Abstract
This paper describes the modeling work by Makai Ocean Engineering, Inc. to simulate the biochemical effects of of the nutrient-enhanced seawater plumes that are discharged by one or several 100 megawatt OTEC plants. The modeling is needed to properly design OTEC plants that can operate sustainably with acceptably low biological impact.

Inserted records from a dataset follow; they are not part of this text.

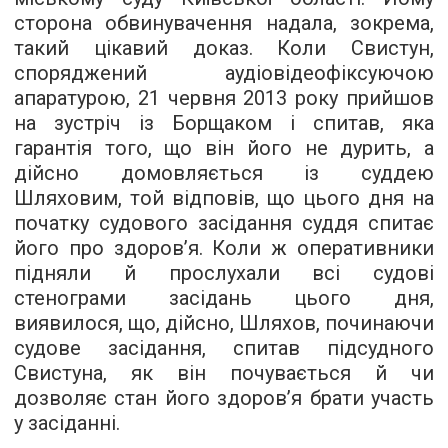
сторона обвинувачення надала, зокрема,
такий цікавий доказ. Коли Свистун,
споряджений аудіовідеофіксуючою
апаратурою, 21 червня 2013 року прийшов
на зустріч із Борщаком і спитав, яка
гарантія того, що він його не дурить, а
дійсно домовляється із суддею
Шляховим, той відповів, що цього дня на
початку судового засідання суддя спитає
його про здоров’я. Коли ж оперативники
підняли й прослухали всі судові
стенограми засідань цього дня,
виявилося, що, дійсно, Шляхов, починаючи
судове засідання, спитав підсудного
Свистуна, як він почувається й чи
дозволяє стан його здоров’я брати участь
у засіданні.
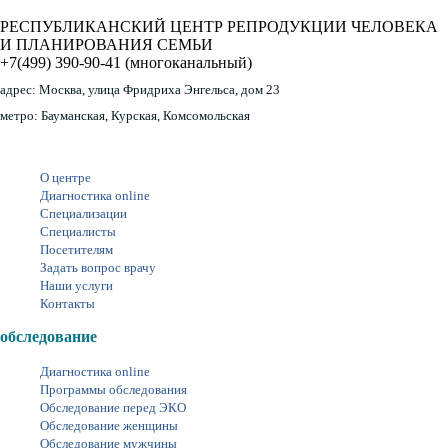
РЕСПУБЛИКАНСКИЙ ЦЕНТР РЕПРОДУКЦИИ ЧЕЛОВЕКА
И ПЛАНИРОВАНИЯ СЕМЬИ
+7(499) 390-90-41
(многоканальный)
адрес:
Москва, улица Фридриха Энгельса, дом 23
метро:
Бауманская, Курская, Комсомольская
О центре
Диагностика online
Специализации
Специалисты
Посетителям
Задать вопрос врачу
Наши услуги
Контакты
обследование
Диагностика online
Программы обследования
Обследование перед ЭКО
Обследование женщины
Обследование мужчины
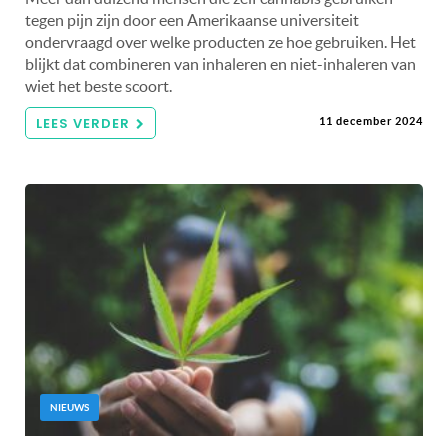
tegen pijn zijn door een Amerikaanse universiteit
ondervraagd over welke producten ze hoe gebruiken. Het
blijkt dat combineren van inhaleren en niet-inhaleren van
wiet het beste scoort.
LEES VERDER
11 december 2024
NIEUWS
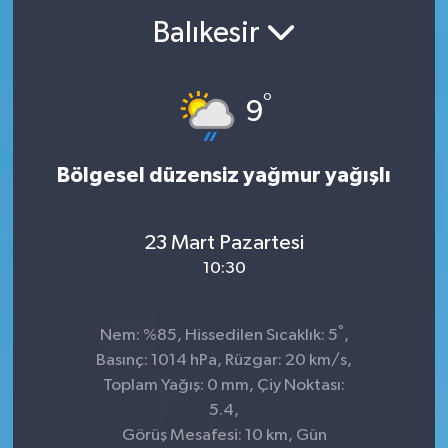
Balıkesir
°
9
Bölgesel düzensiz yağmur yağışlı
23 Mart Pazartesi
10:30
°
Nem: %85, Hissedilen Sıcaklık: 5
,
Basınç: 1014 hPa, Rüzgar: 20 km/s,
Toplam Yağış: 0 mm, Çiy Noktası:
5.4,
Görüş Mesafesi: 10 km, Gün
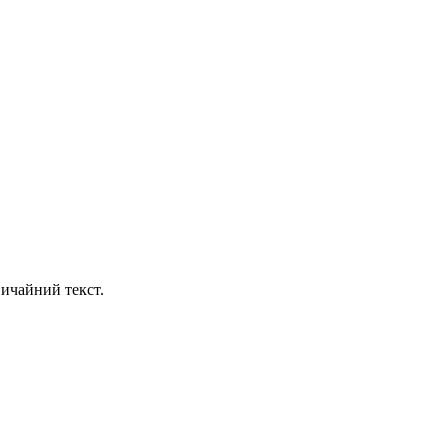
ичайний текст.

Summary of Findings: This study has showed that the biochemical response of OTEC discharges can be modeled, quantified, and dynamically visualized for OTEC plants having different discharge configurations. We now have an extremely useful tool for use by OTEC regulators and designers. In all cases modeled (discharge at 70 meters depth or more), no perturbation occurs in the upper 40 meters of the ocean's surface. The picoplankton response in the 110 - 70 meter depth layer is approximately a 10-25% increase, which is well within naturally occurring variability. The nanoplankton response is negligible. The enhanced productivity of diatoms (microplankton) is small, but this additional "standing stock" may potentially enhance growth if the plume water subsequently advects into nearshore water. Another significant finding is that detecting the plume of an OTEC pilot plant, as envisioned for the "NAVFAC OTEC Pilot Plant", will require many more samples in time and space than was originally envisioned, because ocean variability is greater than anticipated. Finally, the model does not attempt to calculate the higher order trophic levels where fauna consume the phytoplankton, but these results could be readily extended to this purpose. The subtle phytoplankton increase of our baseline design suggests that higher-order effects will be very small.